The whole human race is in Adam "as one body of one man". By this "unity of the human
race" all men are implicated in Adam's sin, as all are implicated in Christ's justice. Still, the
transmission of original sin is a mystery that we cannot fully understand. But we do know by
Revelation that Adam had received original holiness and justice not for himself alone, but for all
human nature. By yielding to the tempter, Adam and Eve committed a personal sin, but this sin
affected the human nature that they would then transmit in a fallen state. It is a sin which will be
transmitted by propagation to all mankind, that is, by the transmission of a human nature deprived
of original holiness and justice. And that is why original sin is called "sin" only in an analogical
sense: it is a sin "contracted" and not "committed" - a state and not an act.
Although it is proper to each individual, original sin does not have the character of a
personal fault in any of Adam's descendants.
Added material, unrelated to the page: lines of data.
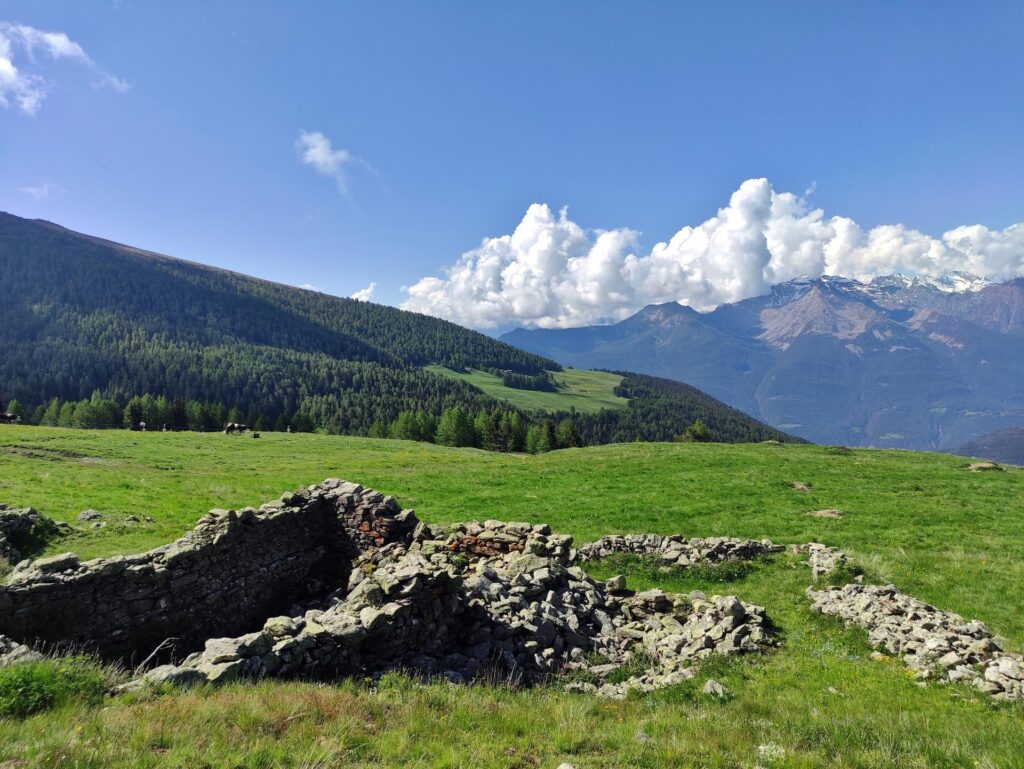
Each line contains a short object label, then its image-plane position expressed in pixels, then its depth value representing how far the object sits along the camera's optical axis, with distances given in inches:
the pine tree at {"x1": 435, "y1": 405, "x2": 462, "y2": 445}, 4997.5
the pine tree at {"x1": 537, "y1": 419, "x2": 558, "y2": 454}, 4790.8
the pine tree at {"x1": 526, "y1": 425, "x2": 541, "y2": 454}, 4813.0
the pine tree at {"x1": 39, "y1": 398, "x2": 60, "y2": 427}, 5251.0
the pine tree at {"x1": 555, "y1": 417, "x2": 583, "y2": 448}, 4800.7
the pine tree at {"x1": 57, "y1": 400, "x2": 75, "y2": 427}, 4997.5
It is a deprivation of original holiness and justice, but
human nature has not been totally corrupted: it is wounded in the natural powers proper to it,
subject to ignorance, suffering and the dominion of death, and inclined to sin - an inclination to
evil that is called concupiscence". Baptism, by imparting the life of Christ's grace, erases original
sin and turns a man back towards God, but the consequences for nature, weakened and inclined to
evil, persist in man and summon him to spiritual battle.
The Church's teaching on the transmission of original sin was articulated more precisely in
the fifth century, especially under the impulse of St. Augustine's reflections against Pelagianism,
and in the sixteenth century, in opposition to the Protestant Reformation. Pelagius held that man
could, by the natural power of free will and without the necessary help of God's grace, lead a
morally good life; he thus reduced the influence of Adam's fault to bad example.